Using the records below, count the lines containing "title" and give only the total.

=== Begin Enclosure ===

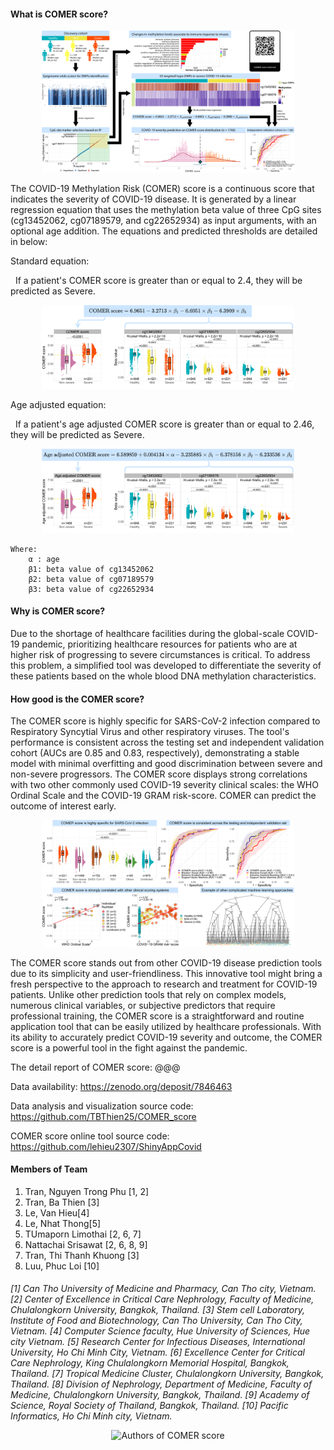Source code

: #### What is COMER score?

<p align="center">
  <img src="https://raw.githubusercontent.com/lehieu2307/ShinyAppCovid/main/graphical_abstract.png"  title="Graphical abstract" style="max-width: 80%; max-height: 80%;">
</p>

The COVID-19 Methylation Risk (COMER) score is a continuous score that indicates the severity of COVID-19 disease. It is generated by a linear regression equation that uses the methylation beta value of three CpG sites (cg13452062, cg07189579, and cg22652934) as input arguments, with an optional age addition. The equations and predicted thresholds are detailed in below:

Standard equation:

&nbsp; If a patient's COMER score is greater than or equal to 2.4, they will be predicted as Severe.

<p align="center">
  <img src="https://raw.githubusercontent.com/lehieu2307/ShinyAppCovid/main/About_1_COMER_standard.png"  title="Standard COMER score equation" style="max-width: 80%; max-height: 80%;">
</p>

Age adjusted equation:

&nbsp; If a patient's age adjusted COMER score is greater than or equal to 2.46, they will be predicted as Severe.

<p align="center">
  <img src="https://raw.githubusercontent.com/lehieu2307/ShinyAppCovid/main/About_2_COMER_extend.png"  title="Age adjusted COMER score equation" style="max-width: 80%; max-height: 80%;">
</p>

    Where:
        α : age
        β1: beta value of cg13452062
        β2: beta value of cg07189579
        β3: beta value of cg22652934

#### Why is COMER score?

Due to the shortage of healthcare facilities during the global-scale COVID-19 pandemic, prioritizing healthcare resources for patients who are at higher risk of progressing to severe circumstances is critical. To address this problem, a simplified tool was developed to differentiate the severity of these patients based on the whole blood DNA methylation characteristics.

#### How good is the COMER score?

The COMER score is highly specific for SARS-CoV-2 infection compared to Respiratory Syncytial Virus and other respiratory viruses. The tool's performance is consistent across the testing set and independent validation cohort (AUCs are 0.85 and 0.83, respectively), demonstrating a stable model with minimal overfitting and good discrimination between severe and non-severe progressors. The COMER score displays strong correlations with two other commonly used COVID-19 severity clinical scales: the WHO Ordinal Scale and the COVID-19 GRAM risk-score. COMER can predict the outcome of interest early.

<p align="center">
  <img src="https://raw.githubusercontent.com/lehieu2307/ShinyAppCovid/main/About_3_good_COMER.png"  title="How good is COMER score?" style="max-width: 80%; max-height: 80%;">
</p>

The COMER score stands out from other COVID-19 disease prediction tools due to its simplicity and user-friendliness. This innovative tool might bring a fresh perspective to the approach to research and treatment for COVID-19 patients. Unlike other prediction tools that rely on complex models, numerous clinical variables, or subjective predictors that require professional training, the COMER score is a straightforward and routine application tool that can be easily utilized by healthcare professionals. With its ability to accurately predict COVID-19 severity and outcome, the COMER score is a powerful tool in the fight against the pandemic.

The detail report of COMER score: @@@

Data availability: https://zenodo.org/deposit/7846463

Data analysis and visualization source code: https://github.com/TBThien25/COMER_score

COMER score online tool source code: https://github.com/lehieu2307/ShinyAppCovid

#### Members of Team

1. Tran, Nguyen Trong Phu [1, 2]
2. Tran, Ba Thien [3]
3. Le, Van Hieu[4]
4. Le, Nhat Thong[5]
5. TUmaporn Limothai [2, 6, 7]
6. Nattachai Srisawat [2, 6, 8, 9]
7. Tran, Thi Thanh Khuong [3]
8. Luu, Phuc Loi [10]

####

_[1] Can Tho University of Medicine and Pharmacy, Can Tho city, Vietnam._
_[2] Center of Excellence in Critical Care Nephrology, Faculty of Medicine, Chulalongkorn University, Bangkok, Thailand._
_[3] Stem cell Laboratory, Institute of Food and Biotechnology, Can Tho University, Can Tho City, Vietnam._
_[4] Computer Science faculty, Hue University of Sciences, Hue city Vietnam._
_[5] Research Center for Infectious Diseases, International University, Ho Chi Minh City, Vietnam._
_[6] Excellence Center for Critical Care Nephrology, King Chulalongkorn Memorial Hospital, Bangkok, Thailand._
_[7] Tropical Medicine Cluster, Chulalongkorn University, Bangkok, Thailand._
_[8] Division of Nephrology, Department of Medicine, Faculty of Medicine, Chulalongkorn University, Bangkok, Thailand._
_[9] Academy of Science, Royal Society of Thailand, Bangkok, Thailand._
_[10] Pacific Informatics, Ho Chi Minh city, Vietnam._

 <p align="center">
  <img src="https://raw.githubusercontent.com/lehieu2307/ShinyAppCovid/main/Avatar.png"  title="Authors of COMER score" style="max-width: 100%; max-height: 100%;">
</p>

=== End Enclosure ===

» **Task answer**
5